PARK SLOPE — A temporarily paralyzed marathoner is devoting himself to a new goal: getting cars out of Prospect Park once and for all.
Cars are only allowed in one lane on the park's 3.35-mile loop road during rush hour on weekdays, but Ring says even those limited hours are too much. Cars share the loop road with cyclists, runners and stroller pushers, and spoil the oasis for other users, Ring said.
“It’s not that many cars and they're all ruining it for everyone else,” said Ring, who logged thousands of miles running in the park before a bout last year with Guillain-Barre syndrome, which temporarily paralyzed his legs. He's now in slow recovery and hopes to run again one day.
Ring's signature drive has garnered more than 1,100 supporters so far, enough to win an endorsement from City Councilman Brad Lander.
“In light of strong and growing support from my constituents — as reflected in the Change.org petition created by our good friend Michael Ring — of the long-term success of the Prospect Park Drive reconfiguration in 2011 that significantly reduced traffic in the park, and of our continued work together toward Vision Zero. I agree the time has come to get rush-hour traffic out of Prospect Park,” Lander said in a statement released Wednesday.
Brooklyn Borough President Eric Adams supports a trial ban on cars in the park, a spokesman said, and Community Board 6 released a statement Thursday calling for a test ban.
But de Blasio is Ring's main target.
The mayor backed the car-ban movement back when he was a city councilman representing the 39th District.
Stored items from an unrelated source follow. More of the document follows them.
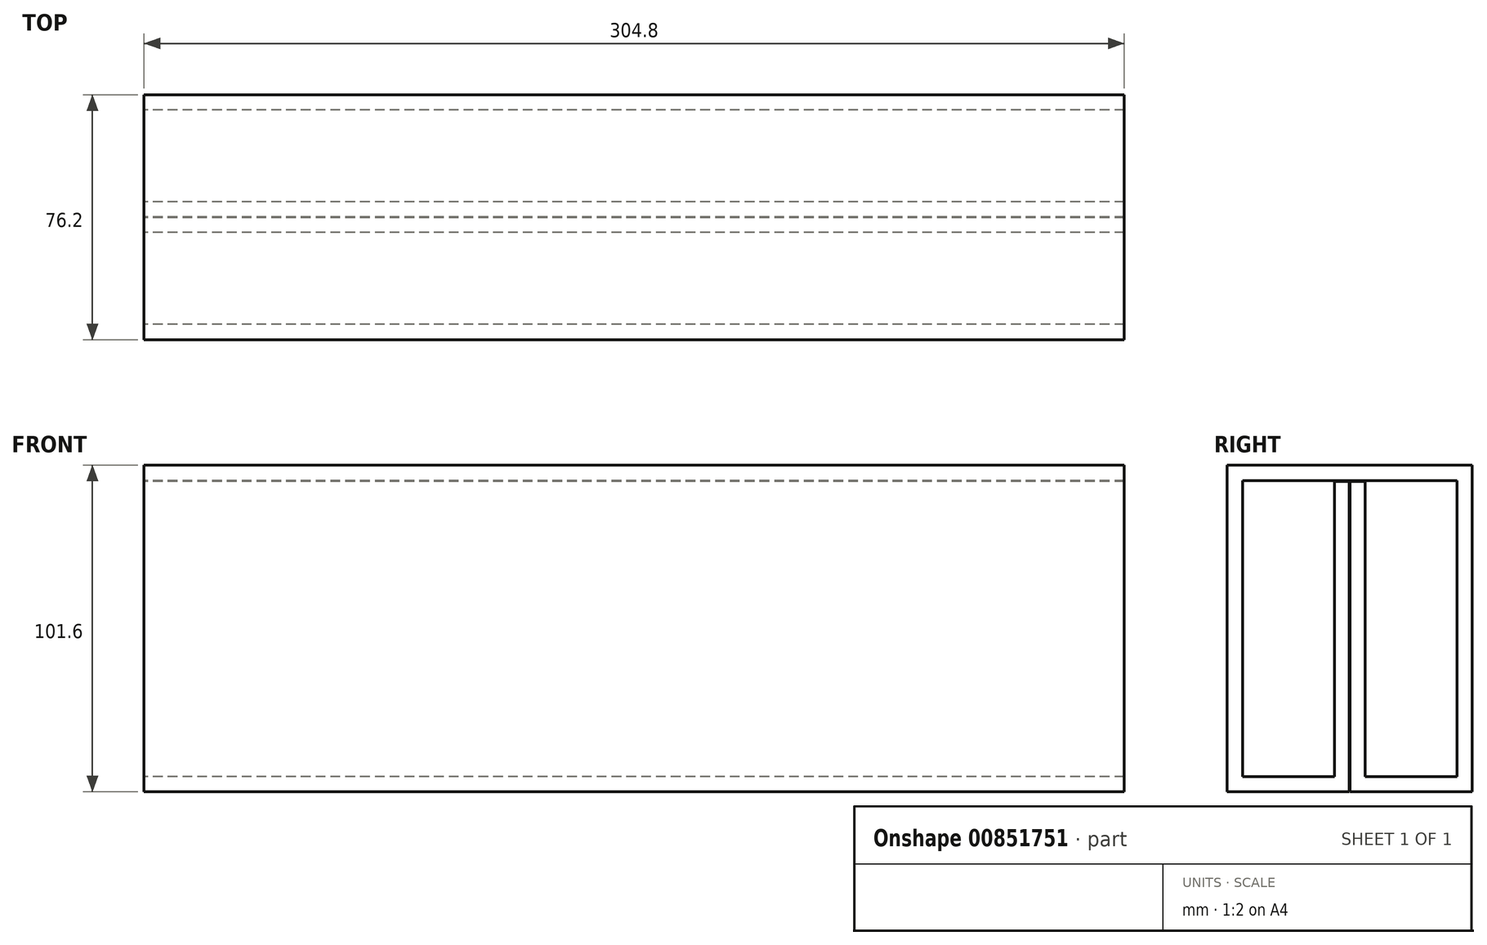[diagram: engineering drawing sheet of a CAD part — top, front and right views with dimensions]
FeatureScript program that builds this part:
annotation { "Feature Type Name" : "Feature", "Feature Type Description" : "" }
export const myFeature = defineFeature(function(context is Context, id is Id, definition is map)
    precondition{}
    {
        {
            var Q0;
            Q0=qCreatedBy(makeId("Right.planeOp"),FACE);
            var sketch = newSketch(context, id + "F0", { "sketchPlane" : qUnion([Q0])});
            skLineSegment(sketch, "E0", {"start": v(0, 0) * mm, "end": v(0, 126.35) * mm, "construction": true});
            skLineSegment(sketch, "E1.bottom", {"start": v(-38.1, 101.6) * mm, "end": v(38.1, 101.6) * mm});
            skLineSegment(sketch, "E1.top", {"start": v(-38.1, 0) * mm, "end": v(-0.13, 0) * mm});
            skLineSegment(sketch, "E1.left", {"start": v(-38.1, 101.6) * mm, "end": v(-38.1, 0) * mm});
            skLineSegment(sketch, "E2.0", {"start": v(-33.34, 96.84) * mm, "end": v(33.34, 96.84) * mm});
            skLineSegment(sketch, "E2.1", {"start": v(-33.34, 96.84) * mm, "end": v(-33.34, 4.76) * mm});
            skLineSegment(sketch, "E2.2", {"start": v(-33.34, 4.76) * mm, "end": v(-4.76, 4.76) * mm});
            skLineSegment(sketch, "E2.3", {"start": v(-4.76, 96.58) * mm, "end": v(-4.76, 4.76) * mm});
            skLineSegment(sketch, "E3.MirrorCS", {"start": v(38.1, 101.6) * mm, "end": v(38.1, 0) * mm});
            skLineSegment(sketch, "E4.MirrorCS", {"start": v(4.76, 96.58) * mm, "end": v(4.76, 4.76) * mm});
            skLineSegment(sketch, "E5.MirrorCS", {"start": v(33.34, 4.76) * mm, "end": v(4.76, 4.76) * mm});
            skLineSegment(sketch, "E6.MirrorCS", {"start": v(33.34, 96.84) * mm, "end": v(33.34, 4.76) * mm});
            skLineSegment(sketch, "E7.left", {"start": v(-0.13, 0) * mm, "end": v(-0.13, 96.58) * mm});
            skLineSegment(sketch, "E7.right", {"start": v(0.13, 0) * mm, "end": v(0.13, 96.58) * mm});
            skLineSegment(sketch, "E8.trimOffspring", {"start": v(0.13, 0) * mm, "end": v(38.1, 0) * mm});
            skLineSegment(sketch, "E9", {"start": v(-4.76, 96.58) * mm, "end": v(-0.13, 96.58) * mm});
            skPoint(sketch, "E10.orphan", {"position": v(4.76, 96.84) * mm});
            skLineSegment(sketch, "E11.trimOffspring", {"start": v(0.13, 96.58) * mm, "end": v(4.76, 96.58) * mm});
            skPoint(sketch, "E12.orphan", {"position": v(-4.76, 96.84) * mm});
            skSolve(sketch);
        }
        {
            var Q0;
            Q0=qSketchRegion(id+"F0",true);
            extrude(context, id + "F1", {"entities" : qUnion([Q0]), "endBound" : BoundingType.SYMMETRIC, "depth" : 304.8 * mm, "offsetDistance" : 25.4 * mm});
        }
    });
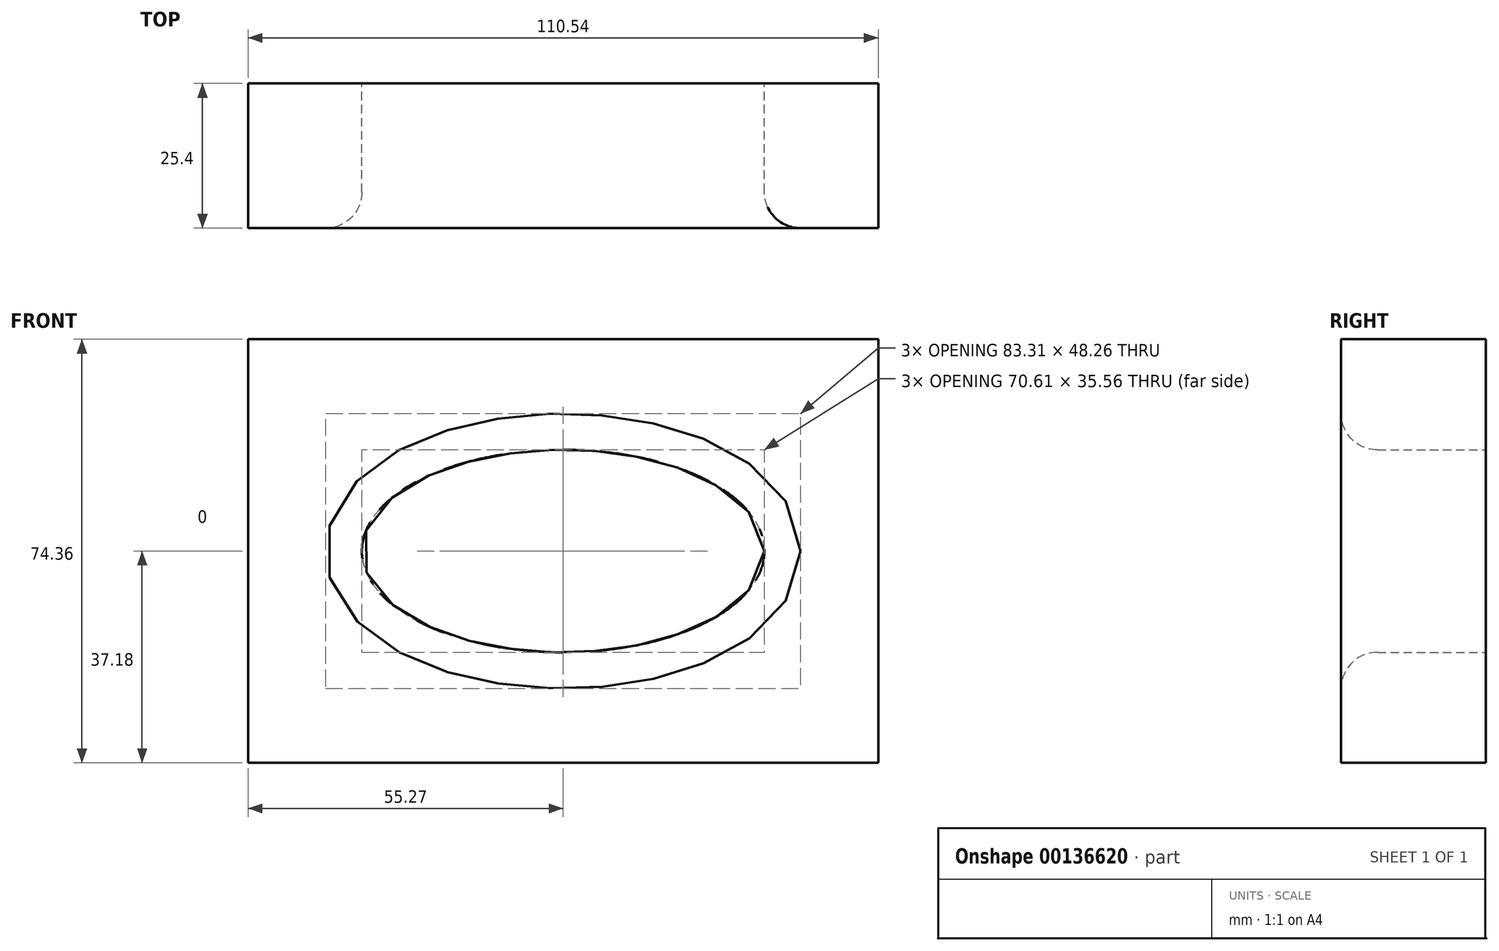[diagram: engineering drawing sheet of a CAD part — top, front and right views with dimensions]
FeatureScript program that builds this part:
annotation { "Feature Type Name" : "Feature", "Feature Type Description" : "" }
export const myFeature = defineFeature(function(context is Context, id is Id, definition is map)
    precondition{}
    {
        {
            var Q0;
            Q0=qCreatedBy(makeId("Front.planeOp"),FACE);
            var sketch = newSketch(context, id + "F0", { "sketchPlane" : qUnion([Q0])});
            skLineSegment(sketch, "E0.bottom", {"start": v(55.27, -37.18) * mm, "end": v(-55.27, -37.18) * mm});
            skLineSegment(sketch, "E0.top", {"start": v(55.27, 37.18) * mm, "end": v(-55.27, 37.18) * mm});
            skLineSegment(sketch, "E0.left", {"start": v(55.27, -37.18) * mm, "end": v(55.27, 37.18) * mm});
            skLineSegment(sketch, "E0.right", {"start": v(-55.27, -37.18) * mm, "end": v(-55.27, 37.18) * mm});
            skPoint(sketch, "E0.middle", {"position": v(0, 0) * mm});
            skEllipse(sketch, "E1", {"center": v(0, 0) * mm, "majorRadius": 35.3 * mm, "minorRadius": 17.78 * mm, "majorAxis": v(1, 0)});
            skSolve(sketch);
        }
        {
            var Q0;
            Q0=makeQuery(id+"F0.imprint","IMPRINT",FACE,{"disambiguationData":[TD([[makeQuery(id+"F0.imprint","IMPRINT",EDGE,{"derivedFrom":sQuery(id+"F0.wireOp",EDGE,"E0.bottom")}),-1.0]])]});
            extrude(context, id + "F1", {"entities" : qUnion([Q0]), "depth" : 25.4 * mm});
        }
        {
            var Q0;
            Q0=makeQuery(id+"F1.opExtrude","CAP_EDGE",EDGE,{"disambiguationData":[OSD([sQuery(id+"F0.wireOp",EDGE,"E1")])],"isStart":false});
            fillet(context, id + "F2", {"entities" : qUnion([Q0]), "radius" : 6.35 * mm, "tangentPropagation" : true, "allowEdgeOverflow" : false});
        }
    });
He was even featured in a 2002 video in which activists declared they were "closer than ever" to ridding the park of cars.
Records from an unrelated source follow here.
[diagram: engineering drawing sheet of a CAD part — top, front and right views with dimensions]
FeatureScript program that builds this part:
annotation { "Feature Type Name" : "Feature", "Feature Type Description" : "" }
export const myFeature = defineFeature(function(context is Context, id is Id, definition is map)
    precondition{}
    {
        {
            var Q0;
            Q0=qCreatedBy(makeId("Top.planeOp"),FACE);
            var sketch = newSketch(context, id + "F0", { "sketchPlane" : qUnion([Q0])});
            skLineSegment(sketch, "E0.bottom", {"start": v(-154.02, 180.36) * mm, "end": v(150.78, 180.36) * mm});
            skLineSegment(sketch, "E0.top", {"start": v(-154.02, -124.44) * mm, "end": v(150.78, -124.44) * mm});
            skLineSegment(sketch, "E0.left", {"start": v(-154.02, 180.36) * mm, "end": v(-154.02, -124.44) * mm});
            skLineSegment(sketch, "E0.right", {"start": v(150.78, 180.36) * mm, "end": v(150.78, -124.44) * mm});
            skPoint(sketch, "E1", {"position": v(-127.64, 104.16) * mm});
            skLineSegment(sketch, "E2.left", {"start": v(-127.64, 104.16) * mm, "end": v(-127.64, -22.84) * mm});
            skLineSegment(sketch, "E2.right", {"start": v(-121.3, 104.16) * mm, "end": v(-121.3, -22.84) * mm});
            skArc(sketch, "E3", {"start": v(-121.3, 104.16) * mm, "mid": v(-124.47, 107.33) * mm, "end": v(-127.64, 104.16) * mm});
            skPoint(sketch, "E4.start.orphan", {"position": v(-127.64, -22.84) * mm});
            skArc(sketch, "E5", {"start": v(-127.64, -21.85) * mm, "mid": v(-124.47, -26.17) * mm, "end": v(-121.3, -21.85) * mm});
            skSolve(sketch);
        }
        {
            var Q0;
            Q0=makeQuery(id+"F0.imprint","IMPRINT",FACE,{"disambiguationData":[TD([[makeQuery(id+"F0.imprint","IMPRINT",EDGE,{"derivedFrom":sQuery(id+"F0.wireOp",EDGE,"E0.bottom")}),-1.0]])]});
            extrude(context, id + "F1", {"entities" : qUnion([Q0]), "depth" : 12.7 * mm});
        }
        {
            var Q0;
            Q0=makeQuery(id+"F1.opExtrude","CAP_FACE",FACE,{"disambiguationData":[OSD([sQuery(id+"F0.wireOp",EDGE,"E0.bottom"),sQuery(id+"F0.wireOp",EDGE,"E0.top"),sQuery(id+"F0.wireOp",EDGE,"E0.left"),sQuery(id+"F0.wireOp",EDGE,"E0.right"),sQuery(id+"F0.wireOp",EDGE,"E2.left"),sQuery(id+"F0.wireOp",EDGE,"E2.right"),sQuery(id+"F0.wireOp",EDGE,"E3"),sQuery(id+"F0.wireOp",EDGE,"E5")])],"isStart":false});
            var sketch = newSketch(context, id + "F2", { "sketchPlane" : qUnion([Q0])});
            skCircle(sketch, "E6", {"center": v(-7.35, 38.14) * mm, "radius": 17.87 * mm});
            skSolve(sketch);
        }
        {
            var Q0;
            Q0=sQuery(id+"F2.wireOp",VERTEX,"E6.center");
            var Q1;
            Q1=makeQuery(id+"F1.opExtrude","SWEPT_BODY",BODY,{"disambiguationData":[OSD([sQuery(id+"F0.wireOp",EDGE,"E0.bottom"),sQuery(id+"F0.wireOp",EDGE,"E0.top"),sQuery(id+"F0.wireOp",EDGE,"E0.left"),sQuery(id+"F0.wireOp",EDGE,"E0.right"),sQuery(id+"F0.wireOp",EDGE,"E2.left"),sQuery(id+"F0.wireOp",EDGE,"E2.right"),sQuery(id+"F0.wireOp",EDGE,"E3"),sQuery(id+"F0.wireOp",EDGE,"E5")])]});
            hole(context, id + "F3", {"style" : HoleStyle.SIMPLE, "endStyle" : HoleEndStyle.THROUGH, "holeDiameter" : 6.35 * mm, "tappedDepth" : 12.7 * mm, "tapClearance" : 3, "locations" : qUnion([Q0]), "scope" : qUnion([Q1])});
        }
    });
The Mayor's Office did not respond to a request for comment and neither did representatives for the Department of Parks and Recreation and Prospect Park Alliance.
But a Department of Transportation spokesman said the agency is in ongoing talks with City Council members and other stakeholders about the possibility of a ban, and noted that de Blasio has long been a supporter of car-free parks.
Ring is hopeful that momentum is building, and perhaps by the time the city decides to take action on the issue, he'll be able to run again.
Ring was training for his 30th marathon in April 2014 when he suffered a flu-like illness then started experiencing pain in his feet. He went to see a nurse practitioner whose office was across the street from his Park Slope apartment.
She guessed that Ring had early symptoms of Guillain-Barre syndrome, and told him to get in a cab and go immediately to the emergency room. Ring wanted to dash across the street to change out of his T-shirt, but the N.P. told him there wasn't time. Today, he credits her with saving his life.
The nerve disorder strikes with little warning and can quickly paralyze a person and, in extreme cases, leave them unable to breathe. Ring was spared that fate, but he spent 134 days in the hospital unable to use his arms and legs.
He's slowly regained the use of his limbs with hard work in physical therapy, and doctors say he'll continue to recover "at a glacial pace," Ring explained recently on his blog. He lost the use of his hands but doctors hope he'll be able to use his fingers fully again in about six months.
After months in a wheelchair, he considers it a victory that he can now use a rolling walker. He made his first trip to Prospect Park in a year a few weeks ago with the Achilles Track Club, which serves disabled runners.
The voyage felt great, Ring said, but it was at 6 p.m. on a Wednesday, and cars were zipping past the group. When a fellow Achilles runner asked him if he knew what time the cars leave the park, a lightbulb went off in Ring's head, he said.
He decided that since he can't work or run now, but he can still use a computer and has plenty of free time, why not launch an online campaign to get cars out of the park?
Ring, co-president of the Prospect Park Track Club, said when he first started running in Park Slope, runners avoided the park because there was too much crime and too much traffic — cars were allowed 24 hours a day and took up three lanes, he recalled.
Since then cars have gradually disappeared from the park. The last major change to the park's car policy was in 2012, when the city limited cars from two lanes to just one lane on the park's loop road.
"There’s been slow movement over the past 20 years to reduce the amount of traffic in Prospect Park," Ring said. "I don't think [a ban] would have that much effect on drivers and it would turn the park into a permanent happy place. A park is a place where you go to escape all this."